To me, it's more a matter of taking the sum of all the better-written reviews out there and seeing one thing:

People like different stuff bout the game, people dislike different stuff about the game, but everyone seems to hit on the overall quality of the game. Aside from the visuals, (which get almost universal gushing praise from most reviewers, other aspects of the game are fairly debated and/or nitpicked, but really nobody has said that any one of their personal knocks/nitpicks against the game overshadow the collective excellence of all the elements of Killzone 2 when looking at the whole game.

Dunlop said:
If I wasn't already gonna buy this day 1, then that would have done it

awesome

bring on FOTM!


Yeah, the overlapping classes (it's unfortunate that most reviewers that claim KZ2 brings nothing new to the table missed this innovation, and the impact it wil have on online gameplay) wasn't something I personally got to mess with in the beta, but I saw what other players were doing with it, and it was cool to watch. Being able to mix classes/skills is cool. I think the coolest one I saw was a guy who mixed the ability to lay proximity mines to his medic skill. He could protect himself and get kills while reviving teammates in chokepoints! Nice!
 
Kestastrophe said:
i kno right, I'm never disappointed in his reviews
You cant be dissapointed when you know what is coming. :D
 
Guts Of Thor said:
I just called Gamestop and they told me the demo will be released on Friday instead of tomorrow. Is this true?
Just download the demo from the EU store tomorrow.
 
plagiarize said:
i'm sick of games having to shoulder the weight of a console.

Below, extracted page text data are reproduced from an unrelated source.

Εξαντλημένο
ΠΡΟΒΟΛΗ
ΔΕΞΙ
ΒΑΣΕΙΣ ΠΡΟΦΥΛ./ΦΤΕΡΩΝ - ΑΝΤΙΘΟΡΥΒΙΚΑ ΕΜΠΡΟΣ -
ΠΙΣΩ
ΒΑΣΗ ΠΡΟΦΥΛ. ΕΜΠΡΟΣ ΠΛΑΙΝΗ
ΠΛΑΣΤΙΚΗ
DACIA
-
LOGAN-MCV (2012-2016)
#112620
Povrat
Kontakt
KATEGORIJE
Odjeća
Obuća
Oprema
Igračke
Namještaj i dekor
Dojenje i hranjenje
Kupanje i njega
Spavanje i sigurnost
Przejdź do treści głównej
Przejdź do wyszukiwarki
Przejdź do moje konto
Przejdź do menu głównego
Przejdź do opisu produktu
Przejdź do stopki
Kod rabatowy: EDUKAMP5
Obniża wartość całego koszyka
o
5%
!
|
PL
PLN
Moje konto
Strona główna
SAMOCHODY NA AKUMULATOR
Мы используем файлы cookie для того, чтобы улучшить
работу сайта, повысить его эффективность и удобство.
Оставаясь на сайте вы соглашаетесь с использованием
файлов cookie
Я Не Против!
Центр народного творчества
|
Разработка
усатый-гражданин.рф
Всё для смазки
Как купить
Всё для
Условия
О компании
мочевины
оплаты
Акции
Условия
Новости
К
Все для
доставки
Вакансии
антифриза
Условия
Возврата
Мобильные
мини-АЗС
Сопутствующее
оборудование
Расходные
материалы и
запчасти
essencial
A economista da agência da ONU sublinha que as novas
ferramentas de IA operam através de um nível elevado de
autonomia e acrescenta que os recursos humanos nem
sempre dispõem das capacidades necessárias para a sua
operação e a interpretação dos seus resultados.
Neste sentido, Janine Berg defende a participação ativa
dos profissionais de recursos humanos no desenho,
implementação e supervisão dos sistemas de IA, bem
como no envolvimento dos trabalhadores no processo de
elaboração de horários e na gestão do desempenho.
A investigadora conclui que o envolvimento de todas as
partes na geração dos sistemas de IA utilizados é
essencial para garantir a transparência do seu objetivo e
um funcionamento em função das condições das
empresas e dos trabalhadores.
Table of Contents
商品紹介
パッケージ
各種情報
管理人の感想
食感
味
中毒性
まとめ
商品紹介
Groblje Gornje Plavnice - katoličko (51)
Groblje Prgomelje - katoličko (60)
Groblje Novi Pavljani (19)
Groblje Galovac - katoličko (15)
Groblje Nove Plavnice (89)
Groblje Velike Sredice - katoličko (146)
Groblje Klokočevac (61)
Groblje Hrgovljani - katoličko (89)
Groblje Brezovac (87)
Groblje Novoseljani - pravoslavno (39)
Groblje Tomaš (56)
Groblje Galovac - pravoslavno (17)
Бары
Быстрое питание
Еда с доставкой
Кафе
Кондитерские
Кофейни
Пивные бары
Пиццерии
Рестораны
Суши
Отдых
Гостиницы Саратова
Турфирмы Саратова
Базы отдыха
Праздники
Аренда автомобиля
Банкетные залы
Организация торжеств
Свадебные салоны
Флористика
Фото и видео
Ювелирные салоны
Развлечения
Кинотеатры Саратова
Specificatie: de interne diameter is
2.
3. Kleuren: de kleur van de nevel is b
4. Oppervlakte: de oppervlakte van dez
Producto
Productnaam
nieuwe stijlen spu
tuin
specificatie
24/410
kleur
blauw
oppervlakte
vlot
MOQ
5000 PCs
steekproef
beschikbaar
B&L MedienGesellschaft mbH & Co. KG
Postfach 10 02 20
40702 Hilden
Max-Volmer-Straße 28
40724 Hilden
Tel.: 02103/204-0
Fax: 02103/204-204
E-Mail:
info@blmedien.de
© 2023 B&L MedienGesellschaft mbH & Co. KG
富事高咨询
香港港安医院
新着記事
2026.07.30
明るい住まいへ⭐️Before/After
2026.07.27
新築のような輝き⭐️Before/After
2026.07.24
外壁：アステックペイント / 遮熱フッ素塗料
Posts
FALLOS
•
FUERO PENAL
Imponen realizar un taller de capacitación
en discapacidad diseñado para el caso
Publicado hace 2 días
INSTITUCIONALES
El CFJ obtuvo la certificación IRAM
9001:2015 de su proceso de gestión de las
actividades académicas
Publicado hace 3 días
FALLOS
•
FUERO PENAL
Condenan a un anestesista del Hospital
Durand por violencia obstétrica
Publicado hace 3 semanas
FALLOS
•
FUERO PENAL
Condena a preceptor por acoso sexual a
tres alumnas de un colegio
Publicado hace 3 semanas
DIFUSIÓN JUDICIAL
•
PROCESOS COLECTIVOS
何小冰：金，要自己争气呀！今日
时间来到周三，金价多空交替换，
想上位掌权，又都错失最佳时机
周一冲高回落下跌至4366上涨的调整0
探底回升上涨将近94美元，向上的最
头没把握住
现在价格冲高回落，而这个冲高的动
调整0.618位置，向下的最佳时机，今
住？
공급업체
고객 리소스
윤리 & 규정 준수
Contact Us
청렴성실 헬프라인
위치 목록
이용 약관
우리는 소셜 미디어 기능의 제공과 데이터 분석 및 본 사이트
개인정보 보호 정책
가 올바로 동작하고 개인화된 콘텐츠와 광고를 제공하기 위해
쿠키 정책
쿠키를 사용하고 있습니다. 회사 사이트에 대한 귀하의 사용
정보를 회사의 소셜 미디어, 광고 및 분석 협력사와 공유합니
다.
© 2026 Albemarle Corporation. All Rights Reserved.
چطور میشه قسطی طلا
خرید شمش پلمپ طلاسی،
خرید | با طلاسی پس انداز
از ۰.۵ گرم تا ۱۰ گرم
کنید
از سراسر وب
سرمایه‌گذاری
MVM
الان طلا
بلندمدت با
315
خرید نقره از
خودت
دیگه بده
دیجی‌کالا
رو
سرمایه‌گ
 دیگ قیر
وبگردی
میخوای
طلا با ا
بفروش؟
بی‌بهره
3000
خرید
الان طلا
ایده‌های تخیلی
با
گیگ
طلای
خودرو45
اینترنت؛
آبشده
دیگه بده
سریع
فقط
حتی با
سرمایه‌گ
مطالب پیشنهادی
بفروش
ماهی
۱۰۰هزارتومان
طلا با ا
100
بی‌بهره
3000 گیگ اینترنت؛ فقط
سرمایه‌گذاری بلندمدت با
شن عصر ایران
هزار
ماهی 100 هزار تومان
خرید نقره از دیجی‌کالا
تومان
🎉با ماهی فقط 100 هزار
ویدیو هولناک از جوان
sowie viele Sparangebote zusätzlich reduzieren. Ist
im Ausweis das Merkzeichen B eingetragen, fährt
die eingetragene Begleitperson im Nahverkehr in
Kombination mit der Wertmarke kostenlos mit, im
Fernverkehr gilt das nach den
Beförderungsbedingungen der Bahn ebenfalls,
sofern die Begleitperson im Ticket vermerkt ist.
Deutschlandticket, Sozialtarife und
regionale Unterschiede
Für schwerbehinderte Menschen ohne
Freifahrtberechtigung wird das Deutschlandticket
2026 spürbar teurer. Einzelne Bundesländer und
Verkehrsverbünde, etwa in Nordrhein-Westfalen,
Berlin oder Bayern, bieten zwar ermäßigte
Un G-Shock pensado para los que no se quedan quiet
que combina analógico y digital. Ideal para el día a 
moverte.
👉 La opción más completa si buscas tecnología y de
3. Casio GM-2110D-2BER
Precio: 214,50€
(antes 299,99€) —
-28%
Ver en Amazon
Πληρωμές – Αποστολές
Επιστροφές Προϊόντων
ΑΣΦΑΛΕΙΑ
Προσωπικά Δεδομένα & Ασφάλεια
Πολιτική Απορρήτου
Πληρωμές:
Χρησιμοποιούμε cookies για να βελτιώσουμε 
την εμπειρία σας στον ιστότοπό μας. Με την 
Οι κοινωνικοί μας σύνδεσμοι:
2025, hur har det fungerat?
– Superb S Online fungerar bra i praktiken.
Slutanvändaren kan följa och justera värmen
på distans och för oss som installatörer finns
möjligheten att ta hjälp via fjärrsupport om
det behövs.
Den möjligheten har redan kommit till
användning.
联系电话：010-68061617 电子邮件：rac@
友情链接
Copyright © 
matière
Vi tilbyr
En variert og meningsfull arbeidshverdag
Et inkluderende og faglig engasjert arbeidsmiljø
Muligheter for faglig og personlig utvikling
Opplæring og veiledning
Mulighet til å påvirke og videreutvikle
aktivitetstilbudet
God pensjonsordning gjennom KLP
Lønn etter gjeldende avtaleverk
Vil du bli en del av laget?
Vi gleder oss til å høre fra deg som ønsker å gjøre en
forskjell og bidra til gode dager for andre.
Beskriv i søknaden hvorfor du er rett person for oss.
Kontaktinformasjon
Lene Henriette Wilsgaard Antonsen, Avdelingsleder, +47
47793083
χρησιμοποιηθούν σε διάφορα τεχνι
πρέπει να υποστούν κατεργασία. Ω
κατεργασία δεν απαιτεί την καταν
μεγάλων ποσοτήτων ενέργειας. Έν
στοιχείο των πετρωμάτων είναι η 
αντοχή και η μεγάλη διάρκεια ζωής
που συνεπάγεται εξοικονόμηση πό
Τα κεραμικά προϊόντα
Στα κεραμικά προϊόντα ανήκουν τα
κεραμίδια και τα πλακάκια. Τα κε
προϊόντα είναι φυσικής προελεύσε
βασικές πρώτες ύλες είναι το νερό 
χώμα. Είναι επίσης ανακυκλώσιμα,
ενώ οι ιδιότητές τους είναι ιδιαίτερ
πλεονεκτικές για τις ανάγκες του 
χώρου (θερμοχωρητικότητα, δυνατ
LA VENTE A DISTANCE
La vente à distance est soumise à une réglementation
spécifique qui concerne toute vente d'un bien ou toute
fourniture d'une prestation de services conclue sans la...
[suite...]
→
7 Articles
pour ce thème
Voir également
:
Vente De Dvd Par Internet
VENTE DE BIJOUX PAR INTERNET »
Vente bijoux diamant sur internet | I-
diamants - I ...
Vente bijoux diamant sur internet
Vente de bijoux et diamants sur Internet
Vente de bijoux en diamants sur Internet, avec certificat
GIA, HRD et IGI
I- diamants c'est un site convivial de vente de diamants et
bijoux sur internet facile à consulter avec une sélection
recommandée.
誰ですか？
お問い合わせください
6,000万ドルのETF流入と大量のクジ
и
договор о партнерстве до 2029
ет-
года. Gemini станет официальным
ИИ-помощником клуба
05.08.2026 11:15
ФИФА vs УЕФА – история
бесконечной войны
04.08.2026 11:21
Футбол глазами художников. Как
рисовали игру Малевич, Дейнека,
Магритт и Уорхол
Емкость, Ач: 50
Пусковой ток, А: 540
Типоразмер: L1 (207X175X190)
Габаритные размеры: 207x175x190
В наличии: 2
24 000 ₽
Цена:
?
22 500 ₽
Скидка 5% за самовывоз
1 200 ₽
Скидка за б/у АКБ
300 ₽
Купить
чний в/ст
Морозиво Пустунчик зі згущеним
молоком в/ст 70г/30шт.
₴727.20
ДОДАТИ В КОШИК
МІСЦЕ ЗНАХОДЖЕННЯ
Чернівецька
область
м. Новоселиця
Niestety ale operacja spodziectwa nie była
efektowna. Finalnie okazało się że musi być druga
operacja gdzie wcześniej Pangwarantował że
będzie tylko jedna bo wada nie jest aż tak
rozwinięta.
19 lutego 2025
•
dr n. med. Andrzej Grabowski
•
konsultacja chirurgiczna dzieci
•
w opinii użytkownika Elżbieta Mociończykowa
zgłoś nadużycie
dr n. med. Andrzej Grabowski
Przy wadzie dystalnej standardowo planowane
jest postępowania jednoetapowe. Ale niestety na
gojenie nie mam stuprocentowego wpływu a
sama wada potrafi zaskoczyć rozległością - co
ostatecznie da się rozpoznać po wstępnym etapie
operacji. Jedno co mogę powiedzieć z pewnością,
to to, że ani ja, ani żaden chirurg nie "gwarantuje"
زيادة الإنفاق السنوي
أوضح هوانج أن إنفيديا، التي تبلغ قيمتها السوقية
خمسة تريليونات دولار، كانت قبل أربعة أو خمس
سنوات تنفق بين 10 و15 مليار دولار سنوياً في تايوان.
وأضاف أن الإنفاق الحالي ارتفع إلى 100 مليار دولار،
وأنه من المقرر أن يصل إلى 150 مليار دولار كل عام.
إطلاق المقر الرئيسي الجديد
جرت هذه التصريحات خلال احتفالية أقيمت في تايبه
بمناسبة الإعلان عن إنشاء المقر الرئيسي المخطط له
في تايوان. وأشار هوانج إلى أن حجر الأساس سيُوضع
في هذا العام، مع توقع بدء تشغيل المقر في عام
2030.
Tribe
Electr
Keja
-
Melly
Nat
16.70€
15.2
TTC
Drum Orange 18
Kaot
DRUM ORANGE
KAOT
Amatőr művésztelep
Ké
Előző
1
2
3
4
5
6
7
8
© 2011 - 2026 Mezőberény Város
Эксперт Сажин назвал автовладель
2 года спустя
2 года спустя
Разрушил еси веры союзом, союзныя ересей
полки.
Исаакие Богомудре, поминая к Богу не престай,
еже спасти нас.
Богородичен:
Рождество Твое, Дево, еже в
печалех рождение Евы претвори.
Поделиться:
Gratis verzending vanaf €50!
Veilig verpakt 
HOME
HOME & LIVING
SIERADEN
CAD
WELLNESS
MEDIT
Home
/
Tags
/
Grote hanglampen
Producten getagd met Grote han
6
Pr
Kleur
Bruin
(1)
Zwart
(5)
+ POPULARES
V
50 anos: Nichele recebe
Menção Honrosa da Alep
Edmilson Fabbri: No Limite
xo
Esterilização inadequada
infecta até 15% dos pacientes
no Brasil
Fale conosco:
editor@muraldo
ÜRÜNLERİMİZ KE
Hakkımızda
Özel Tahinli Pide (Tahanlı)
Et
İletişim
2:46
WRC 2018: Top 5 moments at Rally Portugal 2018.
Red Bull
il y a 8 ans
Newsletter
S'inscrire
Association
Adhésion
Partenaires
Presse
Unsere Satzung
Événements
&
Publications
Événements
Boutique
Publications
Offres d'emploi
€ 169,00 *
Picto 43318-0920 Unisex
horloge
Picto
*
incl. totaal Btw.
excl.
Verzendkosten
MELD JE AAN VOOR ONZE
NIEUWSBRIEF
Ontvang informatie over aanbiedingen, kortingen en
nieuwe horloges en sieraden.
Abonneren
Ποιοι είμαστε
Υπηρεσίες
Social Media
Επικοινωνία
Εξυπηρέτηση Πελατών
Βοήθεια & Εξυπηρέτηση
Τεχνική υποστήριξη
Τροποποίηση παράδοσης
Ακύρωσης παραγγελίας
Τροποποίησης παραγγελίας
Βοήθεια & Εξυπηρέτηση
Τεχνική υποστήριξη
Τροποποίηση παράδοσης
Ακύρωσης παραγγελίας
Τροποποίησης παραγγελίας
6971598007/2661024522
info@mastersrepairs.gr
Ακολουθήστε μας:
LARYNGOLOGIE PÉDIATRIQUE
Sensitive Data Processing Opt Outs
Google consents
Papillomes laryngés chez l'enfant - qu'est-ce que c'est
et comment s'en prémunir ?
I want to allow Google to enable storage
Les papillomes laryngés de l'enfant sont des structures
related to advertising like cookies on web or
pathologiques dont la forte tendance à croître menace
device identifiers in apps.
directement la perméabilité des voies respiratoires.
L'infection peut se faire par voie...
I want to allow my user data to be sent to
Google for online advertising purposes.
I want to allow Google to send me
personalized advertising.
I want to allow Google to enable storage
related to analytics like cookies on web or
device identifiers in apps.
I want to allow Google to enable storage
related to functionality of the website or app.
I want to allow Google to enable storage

'But is it the shot in the arm the PS3 needs? A chance for Sony's punditry-pummeled console to kick-start 2009 with its best foot forward?'

shit needs to come out of reviews of games in my honest opinion. i don't care if the reviewer thinks the game will or won't save a console. i just care about whether or not the game kicks ass.

they are game reviewers. not market analysts.

this is similar to how i don't care about whether or not Pachter likes KillZone 2.

Completely agree with ya. And im very impressed with the AI. Never thought it would be this good.